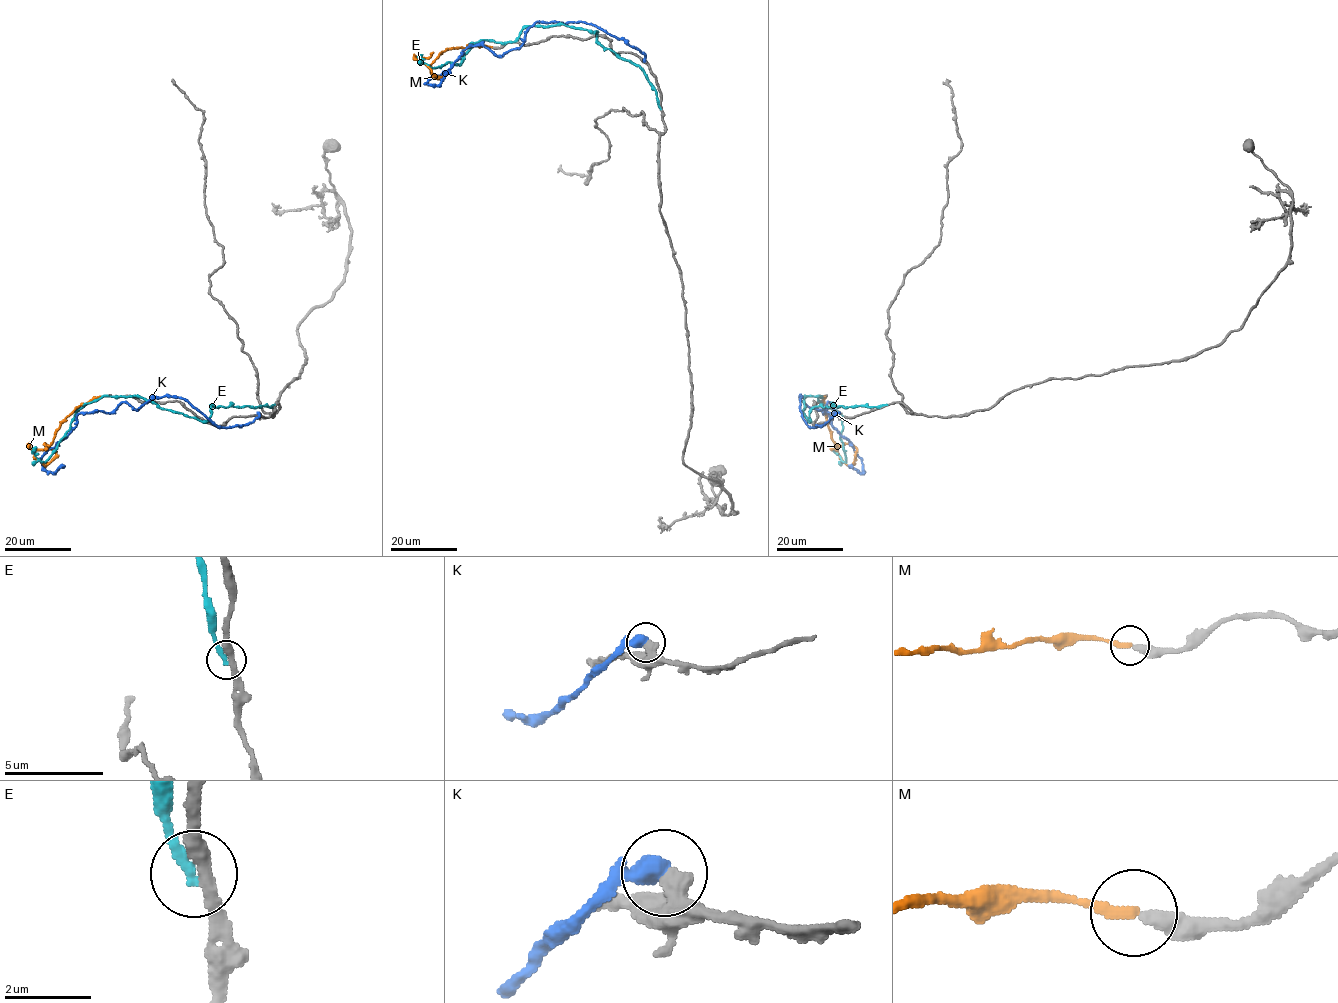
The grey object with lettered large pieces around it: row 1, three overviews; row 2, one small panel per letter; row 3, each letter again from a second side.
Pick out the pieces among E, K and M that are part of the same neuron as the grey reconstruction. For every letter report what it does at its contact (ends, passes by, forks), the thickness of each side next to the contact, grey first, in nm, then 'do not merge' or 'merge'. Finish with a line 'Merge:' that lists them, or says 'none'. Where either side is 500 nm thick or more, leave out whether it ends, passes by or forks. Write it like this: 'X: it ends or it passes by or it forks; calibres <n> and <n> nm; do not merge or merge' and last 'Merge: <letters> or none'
E: it ends; calibres 260 and 200 nm; do not merge
K: calibres 460 and 550 nm; do not merge
M: it ends; calibres 340 and 240 nm; merge
Merge: M

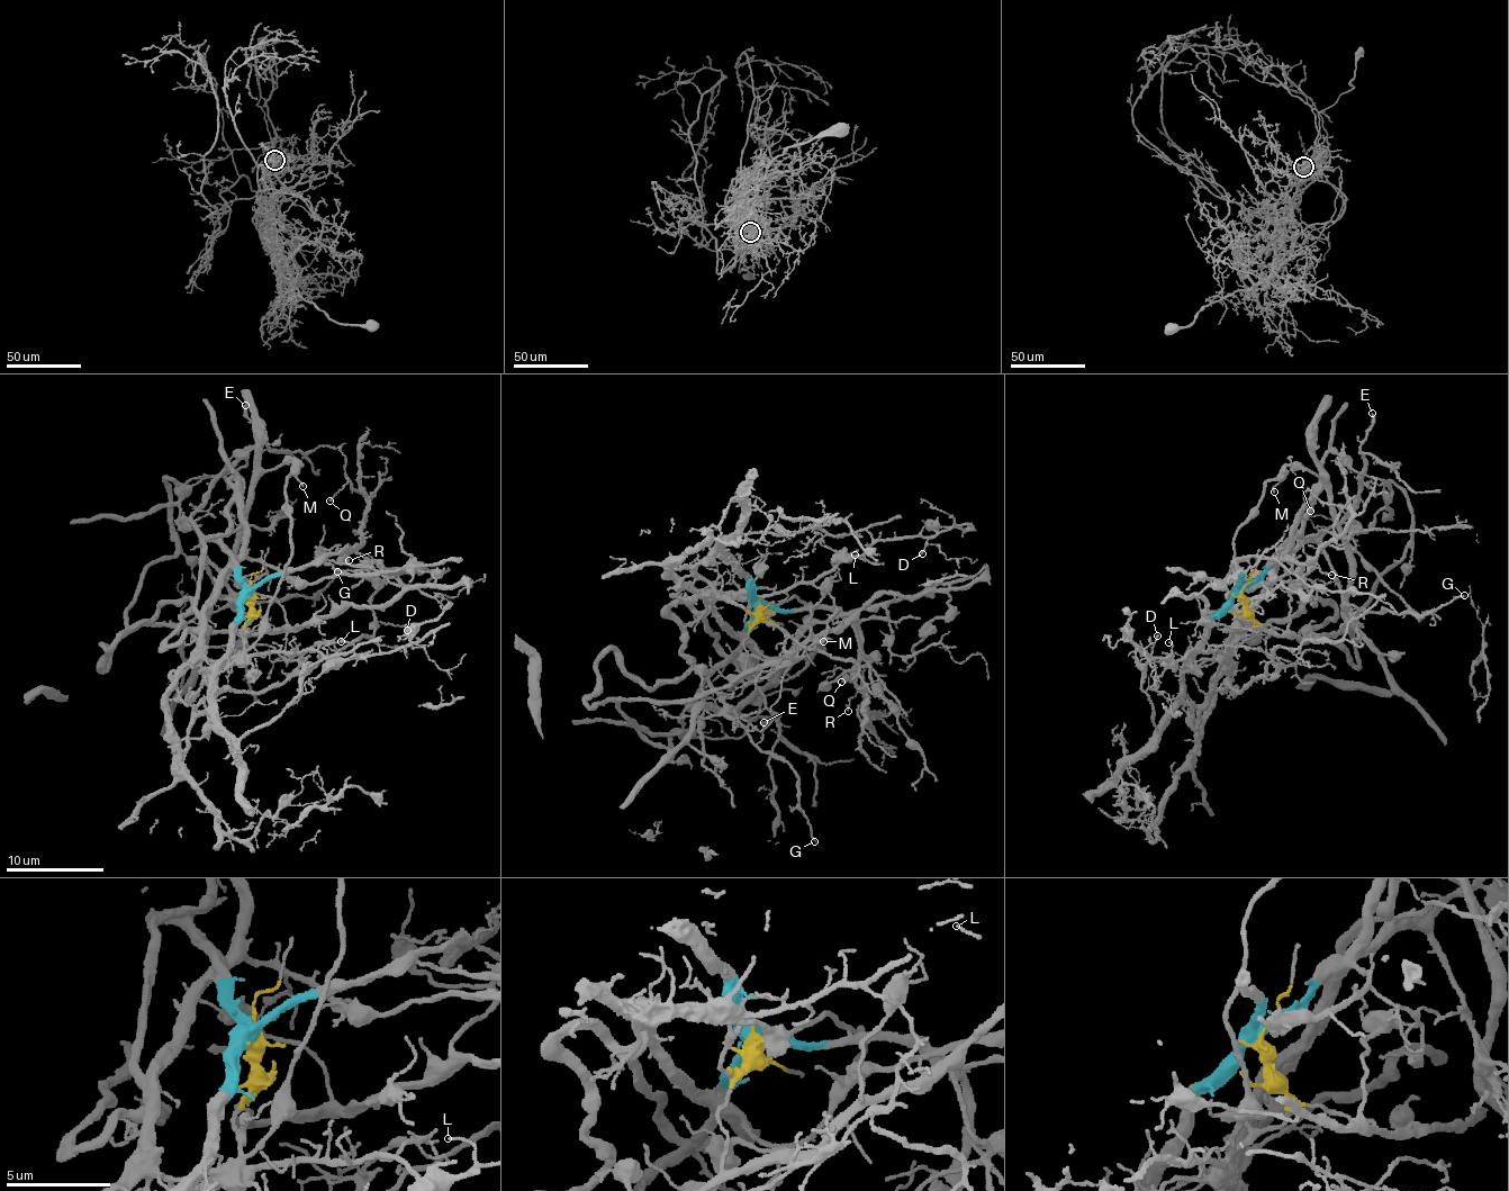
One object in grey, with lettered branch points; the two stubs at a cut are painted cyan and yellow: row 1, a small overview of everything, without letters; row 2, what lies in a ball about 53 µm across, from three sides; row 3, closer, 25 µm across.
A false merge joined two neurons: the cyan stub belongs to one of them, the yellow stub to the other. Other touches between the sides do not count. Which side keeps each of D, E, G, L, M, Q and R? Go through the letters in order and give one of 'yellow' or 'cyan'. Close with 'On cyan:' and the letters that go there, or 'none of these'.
____
● What you are asked to do
Copy every line of the material in which the word "from" occurs.

● Task solution
The grey object with lettered large pieces around it: row 1, three overviews; row 2, one small panel per letter; row 3, each letter again from a second side.
One object in grey, with lettered branch points; the two stubs at a cut are painted cyan and yellow: row 1, a small overview of everything, without letters; row 2, what lies in a ball about 53 µm across, from three sides; row 3, closer, 25 µm across.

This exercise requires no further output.